Secondary Endolymphatic Hydrops (SEH): recognized by abnormalities in the quantity, composition, and pressure of the inner ear fluid resulting from head trauma or ear surgery.

Superior Semi-circular Canal Dehiscence: results in an opening in the bone overlying the uppermost semi-circular canal within the inner ear which leads to fluid being displaced by sound and pressure, causing vestibular symptoms.

Tinnitus: Not a vestibular disorder on its own, but a symptom of many. Tinnitus is abnormal noise perceived in one or both ears. It can be experienced as ringing, hissing, whistling, buzzing, or a clicking sound, and can vary in pitch and duration.

Vestibular Hyperacusis: The perception of an unusual auditory sensitivity to some noises or tones. It is an abnormal condition in which electrical signals generated by sound vibrations are misinterpreted, confused, or exaggerated. You may feel pain, discomfort, or annoyance when certain sounds are heard.

Vertebrobasilar Insufficiency: When blood flows through the basilar arteries in the inner ear is restricted and causes vertigo without warning, especially in the elderly. Vertigo usually lasts several minutes and can be accompanied by nausea, vomiting, headache, and impaired vision.

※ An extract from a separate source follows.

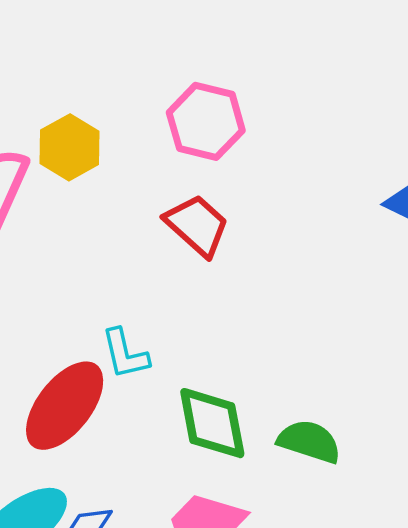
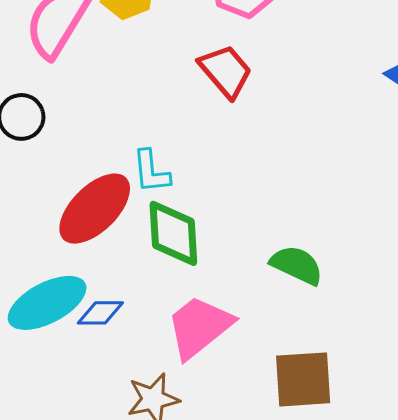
green diamond: (212, 423) -> (173, 233), moved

When people, especially children, have challenges with their sensory systems accompanying disorders such as Autism Spectrum Disorder, they will often feel symptoms associated with vestibular disturbances. Most children with sensory issues will see an occupational therapist who will look at their symptoms and design a program of physical therapy, sound therapy, and sensory regulation to help with the symptoms and the behavioural or social/emotional challenges that come with not understanding noise about their environments.

Many children respond very well to regulating their sensory systems through compression therapy like JettProof because it calms and soothes an overstimulated sensory system making it easier for a child to focus on more important learning.

Vestibular disturbances are treated in many different ways. Be sure to research all appropriate therapies and talk to your doctor or therapist before starting any new treatment for your child.

The form of treatment recommended for your child by their team of professionals will depend on their symptoms, the severity of them, and possibly treatment for an underlying condition causing vestibular disturbances. Treatment can range from medication to surgery, occupational or physical therapy, sensory regulation, and home-based exercise. In some cases, a simple diet change may be in order.

Although uncomfortable, vestibular disturbances and disorders can be easily treated, and in some cases, cured. A holistic and integrative approach to vestibular conditions is usually what is recommended by the team responsible for the care of your child. Do what feels right for you and your child. As a parent, you know your child best.